As his condition improved and the drug doses were reduced, he started coming to the terms with the fact his arm had been amputated above the elbow.
“I was never really bothered about the aesthetic aspect. What most affected me was that I could no longer do manual work and felt a bit useless. I am used to fixing things myself. A friend called me the miracle man. Besides, my main hobby is motorcycling which I can no longer do,” Mr Calleja said.
He was also forced to shut down his auto electrician’s business, placing a financial burden on his family.
A few months after the accident, he was fitted with a prosthetic arm equipped with a hook that could be replaced with a rubber hand.
The mechanical arm was operated by moving the upper part of the arm. But, since he had no movement in the remaining part of his arm, he found it difficult to use.
“When I struggled to do something at home, I used to get frustrated but refused help from my family as I wanted to manage alone. So Luke created something that would help me do things myself,” the proud father said.
Luke, who has mild dyslexia, recently started a three-year course in automotive maintenance at the Malta College of Arts Science and Technology.
“As a small child, Luke used to love spending time with my father who was always making and fixing things... One Christmas we bought him toy tools but he was not impressed as he was used to the real thing.
“When my father passed away he left all his tools to Luke. He used them to make the electric claw,” Mr Calleja said.
Since Luke made the device, he and his father joined forces to fine tune it and came up with new and improved versions.
The latest model, which they call version VC, is made of aluminium plates and is operated with the motor of a printer. It has rubber tips to help him grip small objects and neck controls from where Mr Calleja can open and close the claw using his chin.
His son’s modification only cost a handful of euros – buying an electric prosthetic would have set them back about €51,000.
As Mr Calleja and his son keep working on improvements to the electric claw, he remains hopeful that one day he will be able to ride his motorcycle with his friends again.

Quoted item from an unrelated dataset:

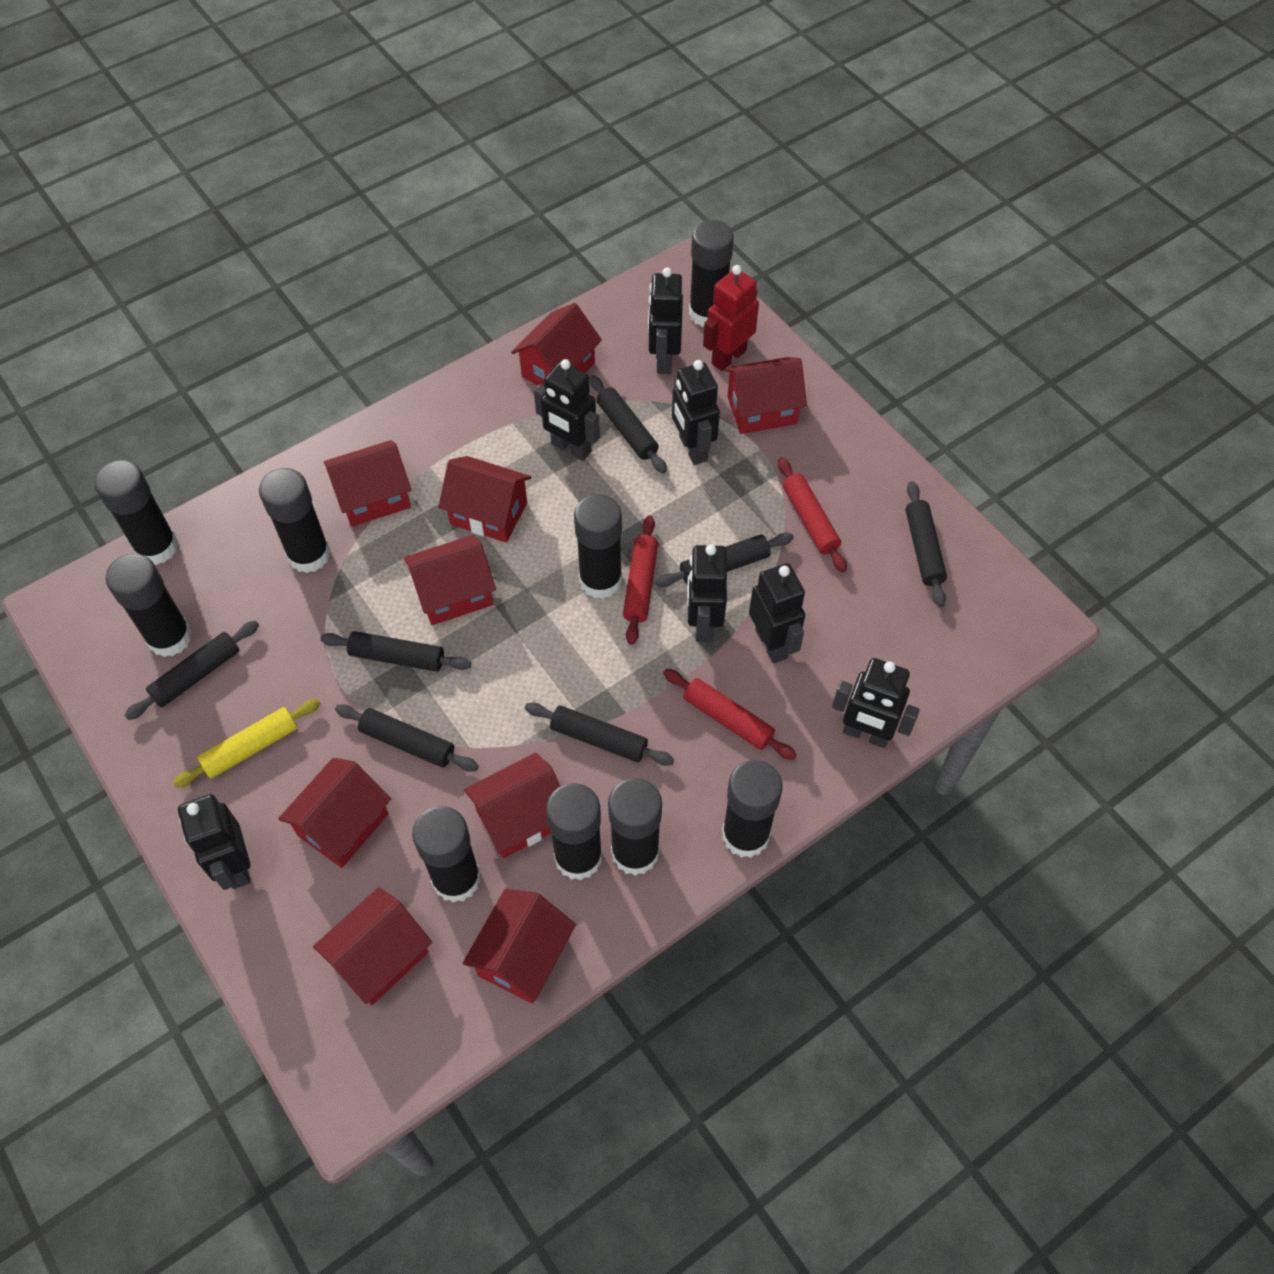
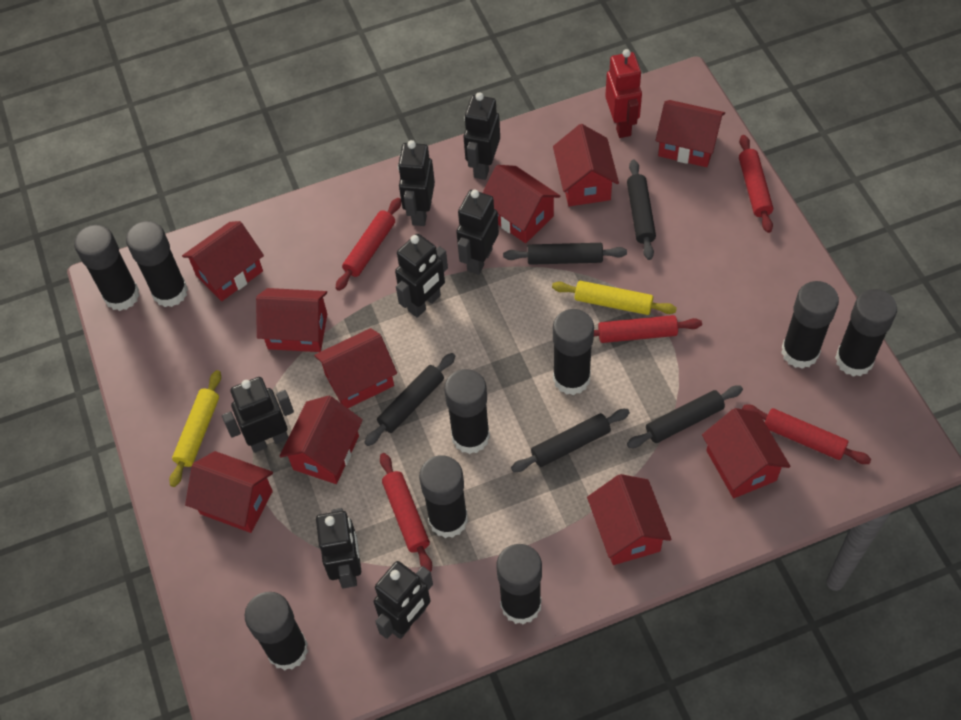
black rolling pin: [125,620,259,720] [320,631,471,672] [335,704,478,772] [525,703,674,766] [589,375,667,473] [656,532,794,587] [905,481,947,607] = 7 -> [364,353,455,446] [503,243,627,265] [511,409,630,472] [627,160,656,260] [627,386,743,448] = 5
red house: [278,758,391,868] [313,887,432,1005] [324,440,411,527] [404,535,496,625] [438,456,531,542] [462,889,576,1003] [464,753,560,859] [511,303,602,386] [724,357,807,434] = 9 -> [182,221,264,301] [185,451,273,533] [256,288,327,352] [280,396,363,484] [314,328,397,408] [483,165,560,243] [553,124,619,206] [587,474,672,565] [656,100,725,167] [702,408,790,498] = 10
red rolling pin: [623,515,658,645] [663,669,797,760] [778,458,847,572] = 3 -> [336,198,401,291] [380,453,432,572] [594,315,702,343] [739,135,773,233] [742,404,871,464] = 5
yellow rolling pin: [172,699,321,788] = 1 -> [169,370,221,487] [552,281,677,315] = 2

His rider friends are already working on turning his old bike into a four-wheeler – the Tri Bird – and are currently collecting money to complete it.
“They have been my friends since childhood and they never abandoned me... If today you had to ask me if I would take my arm back, but lose my friends and family, I’d say no,” he said.
Mr Calleja thanked his friends and family for their support through two videos about his experience which he posted on You Tube under the headings ‘electric claw’ and ‘Tri Bird’.